The Welfare State’s Cost to American Taxpayers

The Welfare State’s Cost to American Taxpayers

Overview


In the U.S. today,[1] there are more than 80 federal means-tested welfare programs that provide cash, food, housing, medical care, and social services to low-income residents. An October 2012 report by the nonpartisan Congressional Research Service (CRS) indicates that as of 2011, federal spending on these programs had reached $746 billion per year—more than expenditures for Medicare ($480 billion), Social Security ($725 billion), or the military ($540 billion). In addition, state contributions into federal welfare programs amounted to $201 billion annually, while independent state programs contributed another $9 billion. All told, means-tested welfare spending from federal and state sources (combined) was $956 billion. This figure represents an increase of 32% over the level of welfare spending that was in place at the beginning of the Obama presidency.

America’s $956 billion in annual welfare spending is distributed among approximately 100 million people—i.e., one-third of the U.S. population—who each month receive aid from at least one of the country’s 80+ welfare programs. Average benefits amount to approximately $9,500 per recipient. If converted entirely to cash, these benefits equal more than five times the amount of money needed to lift every poor person in the United States out of poverty.

Each year, approximately 143 million federal income tax returns are filed in the United States. Of these, about 58 million have no tax liability after taking deductions and credits, leaving roughly 85 million people to shoulder the nation’s entire federal income tax burden. It is these 85 million people who fund the $746 billion federal portion of the nation’s total welfare spending. On average, each of them spends $8,776 to keep federal welfare programs afloat.

As of January 2009, only four of the 80+ federal welfare programs in existence had work requirements for their recipients; the Obama Administration subsequently suspended those requirements in two of the four programs. Most notable was its elimination of the provision in the 1996 welfare reform legislation (known as the Personal Responsibility and Work Opportunity Reconciliation Act) requiring that after three months on food stamps, able-bodied adult recipients with no children must become engaged in some kind of work activity for a minimum of 20 hours per week in order to remain eligible for assistance. The termination of this requirement caused the number of healthy, childless food-stamp beneficiaries to double, from 1.9 million to 3.9 million. All told, the total number of food stamp recipients nationwide reached 46.7 million by 2012—up from about 32 million in 2008.

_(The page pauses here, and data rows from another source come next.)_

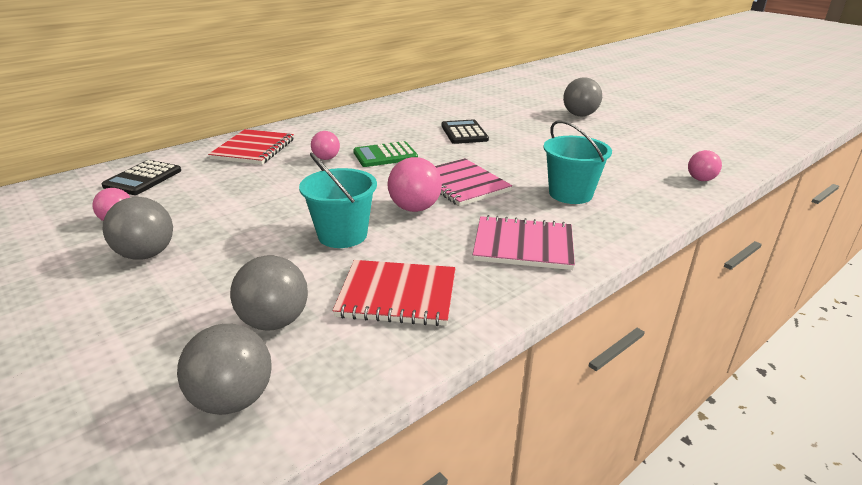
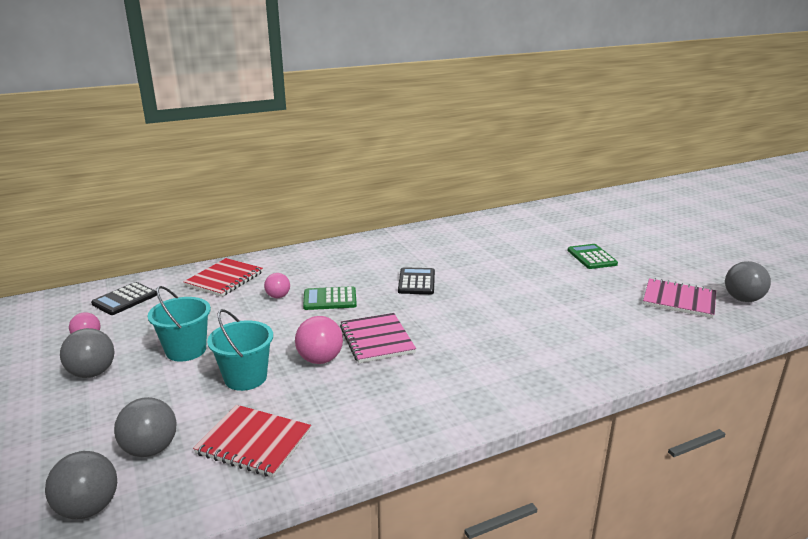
camera: 15 degrees right, 5 degrees down
pink notebook [473,215,575,270] -> pink notebook moved to [643,278,716,318]
turquoise bucket [543,120,612,204] -> turquoise bucket moved to [148,286,211,362]
grey ball [563,78,602,116] -> grey ball moved to [725,261,771,302]
pink ball [688,150,722,181] -> none
none -> green calculator [567,244,618,269]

In a related measure, the Obama Administration has actively recruited new welfare recipients. For instance, the U.S. Department of Agriculture has engaged in an aggressive outreach campaign to boost enrollment in the food stamp program, arguing that “every dollar of … benefits generates $1.84 in the economy… It’s the most direct stimulus you can get.”

Obama’s long-term projected budgets do not call for any post-recession cuts to welfare expenditures. In 2012, for instance, he advocated $12.7 trillion in spending on means-tested welfare over the next decade.

This article was written in November 2012.